The proposed solution is not able to cope with the process/actuation noise as CG is not able to measure its degrading effects on the current amount of the collected information and by consequence its negative effects in the estimation process. For all the cases where an EKF is used as an observer, we overcame this issue in [21] where we minimized the largest eigenvalue of the covariance matrix of the EKF that is the solution of the Riccati differential equation.

We also extended the methodology to the problem of shared control by proposing a shared control active perception method aimed at fusing the high-level skills of a human operator in accomplishing complex tasks with the capabilities of a mobile robot in maximizing the acquired information from the onboard sensors for improving its state estimation (localization). In particular, a persistent autonomous behaviour, expressed in terms of a cyclic motion represented by a closed B-Spline, is executed by the robot. The human operator is in charge of modifying online some geometric properties of this path for executing a given task (e.g., exploration). The path is then autonomously processed by the robot, resulting in an actual path that tries to follow the human's commands while, at the same time, maximizing online the acquired information from the sensors. This work has been done by Valerio Paduano during his Master thesis [43] and submitted to ICRA 2020.

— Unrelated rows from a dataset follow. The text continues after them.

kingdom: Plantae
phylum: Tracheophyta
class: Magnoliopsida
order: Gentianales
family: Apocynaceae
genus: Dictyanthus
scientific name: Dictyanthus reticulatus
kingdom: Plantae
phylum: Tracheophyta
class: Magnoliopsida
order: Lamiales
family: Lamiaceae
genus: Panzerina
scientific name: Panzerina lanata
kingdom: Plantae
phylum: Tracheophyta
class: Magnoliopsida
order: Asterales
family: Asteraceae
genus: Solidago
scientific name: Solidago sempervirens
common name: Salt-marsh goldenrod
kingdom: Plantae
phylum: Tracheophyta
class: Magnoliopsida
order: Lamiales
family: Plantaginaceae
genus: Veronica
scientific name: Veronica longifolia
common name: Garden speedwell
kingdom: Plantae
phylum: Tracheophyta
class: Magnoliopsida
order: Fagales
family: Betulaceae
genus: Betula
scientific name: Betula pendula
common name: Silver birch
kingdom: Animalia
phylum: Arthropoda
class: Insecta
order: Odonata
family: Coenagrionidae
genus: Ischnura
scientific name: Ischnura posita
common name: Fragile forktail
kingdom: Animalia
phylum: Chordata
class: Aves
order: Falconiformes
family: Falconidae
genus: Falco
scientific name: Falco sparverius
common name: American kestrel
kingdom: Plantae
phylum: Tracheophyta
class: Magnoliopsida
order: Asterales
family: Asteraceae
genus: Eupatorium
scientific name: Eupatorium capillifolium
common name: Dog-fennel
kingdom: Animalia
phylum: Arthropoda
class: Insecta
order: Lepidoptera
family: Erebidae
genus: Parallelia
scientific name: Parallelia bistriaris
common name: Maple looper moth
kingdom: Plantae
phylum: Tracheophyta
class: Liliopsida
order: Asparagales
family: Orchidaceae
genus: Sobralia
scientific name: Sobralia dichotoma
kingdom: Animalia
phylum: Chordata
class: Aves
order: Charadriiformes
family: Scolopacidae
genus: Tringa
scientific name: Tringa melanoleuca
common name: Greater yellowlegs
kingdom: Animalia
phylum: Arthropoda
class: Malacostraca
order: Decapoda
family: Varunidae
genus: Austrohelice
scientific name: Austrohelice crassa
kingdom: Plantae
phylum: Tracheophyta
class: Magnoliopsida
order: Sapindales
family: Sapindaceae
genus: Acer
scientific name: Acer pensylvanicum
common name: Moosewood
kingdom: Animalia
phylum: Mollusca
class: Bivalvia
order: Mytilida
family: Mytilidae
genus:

Recently we are also working on extending the methodology to Multiple Robot Systems (in particular a group of quadrotor UAVs). In this context, the goal is to propose an optimal and online trajectory planning framework for addressing the localization problem of a group of multiple robots without requiring the rigidity condition. In particular, by leveraging our recent work on optimal online active estimation, we will propose the use of CG for quantifying the localization accuracy, and develop an online decentralized optimal trajectory planning able to optimize the CG during the robot motion. We particularly focus on the online component, since the planned trajectory are continuously refined during the robot motion by exploiting the (continuously converging) decentralized estimation of the robot relative poses. In order to illustrate the approach, we will consider the localization problem for a group of quadrotor UAVs measuring relative distances with maximum range sensing constraints and a decentralized Extended Kalman Filter [39] that estimates the relative configuration of each robot in the group w.r.t. a special one (randomly chosen in the group).